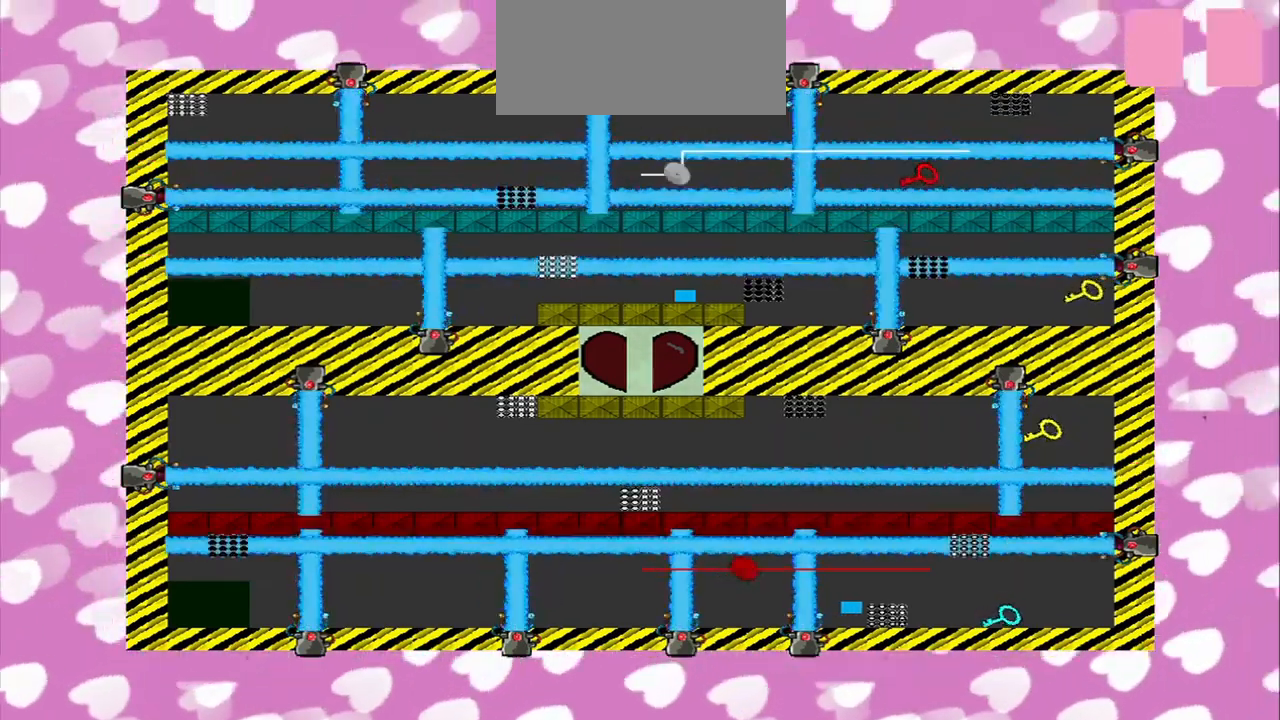
Gameplay with a controller (PlayStation layout); each line is a JSON object with the inputs held at the frame after it. "events" lists button and stick changes between this image and that frame as [ms after this image, input, new state], when the widget could be followed in between. Not read: L3 R3.
{"buttons": [], "left_stick": "center", "right_stick": "center", "events": [[125, "right_stick", "up"], [292, "right_stick", "center"]]}
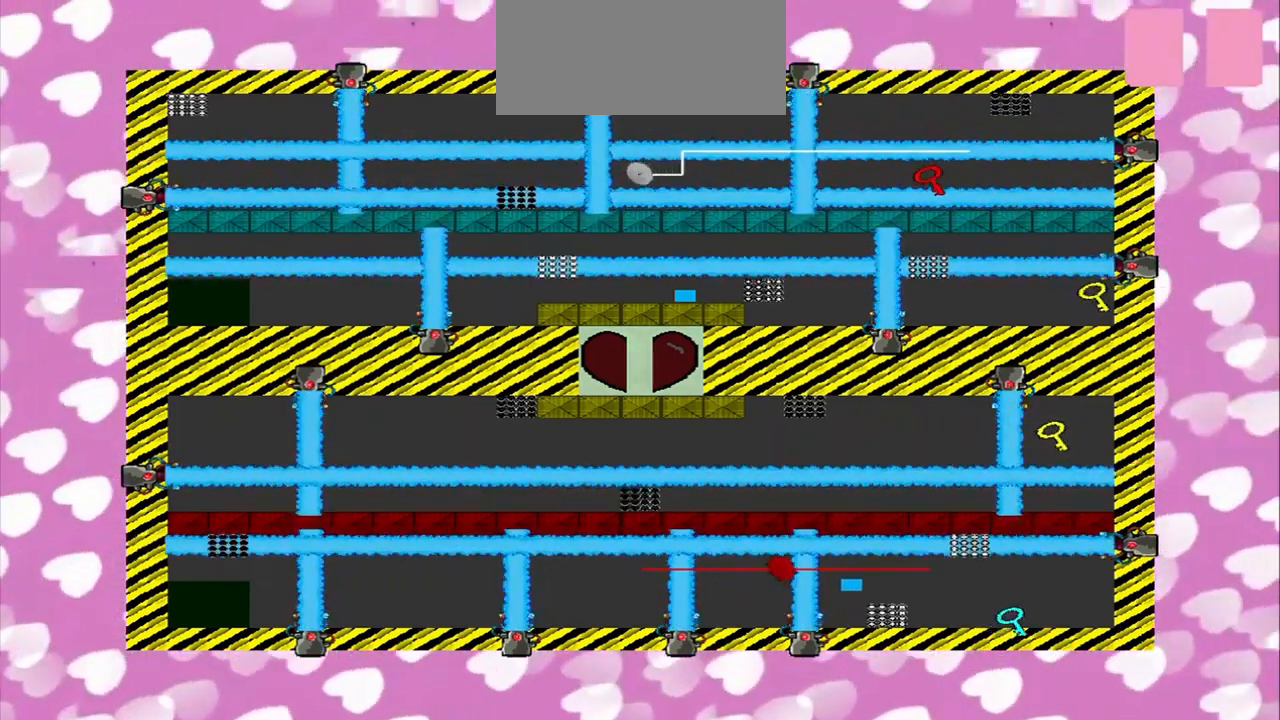
{"buttons": [], "left_stick": "center", "right_stick": "right", "events": [[125, "right_stick", "right"]]}
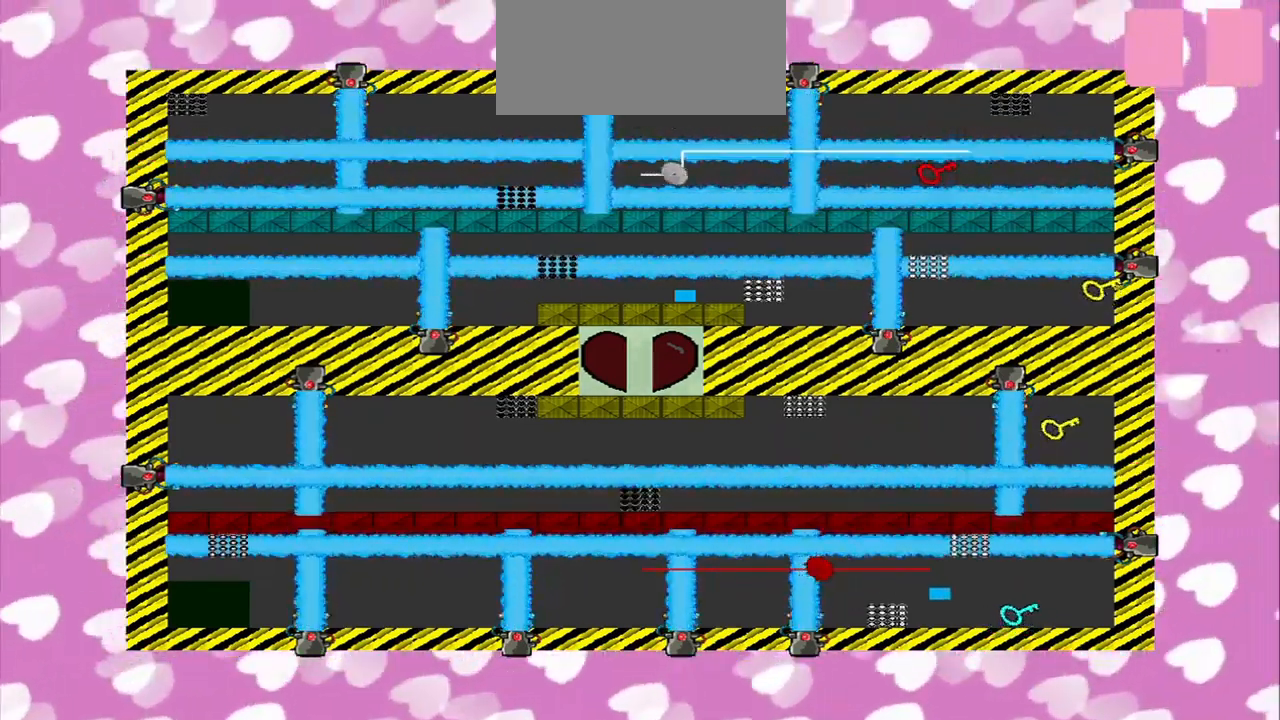
{"buttons": [], "left_stick": "center", "right_stick": "center", "events": [[42, "right_stick", "down-right"], [250, "right_stick", "center"]]}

■ WHAT IS NEEDED ■
Would you output the listing above verbatim, without its pictures?

■ WRITTEN SOLUTION ■
Gameplay with a controller (PlayStation layout); each line is a JSON object with the inputs held at the frame after it. "events" lists button and stick changes between this image and that frame as [ms after this image, input, new state], when the widget could be followed in between. Not read: L3 R3.
{"buttons": [], "left_stick": "center", "right_stick": "center", "events": [[125, "right_stick", "up"], [292, "right_stick", "center"]]}
{"buttons": [], "left_stick": "center", "right_stick": "right", "events": [[125, "right_stick", "right"]]}
{"buttons": [], "left_stick": "center", "right_stick": "center", "events": [[42, "right_stick", "down-right"], [250, "right_stick", "center"]]}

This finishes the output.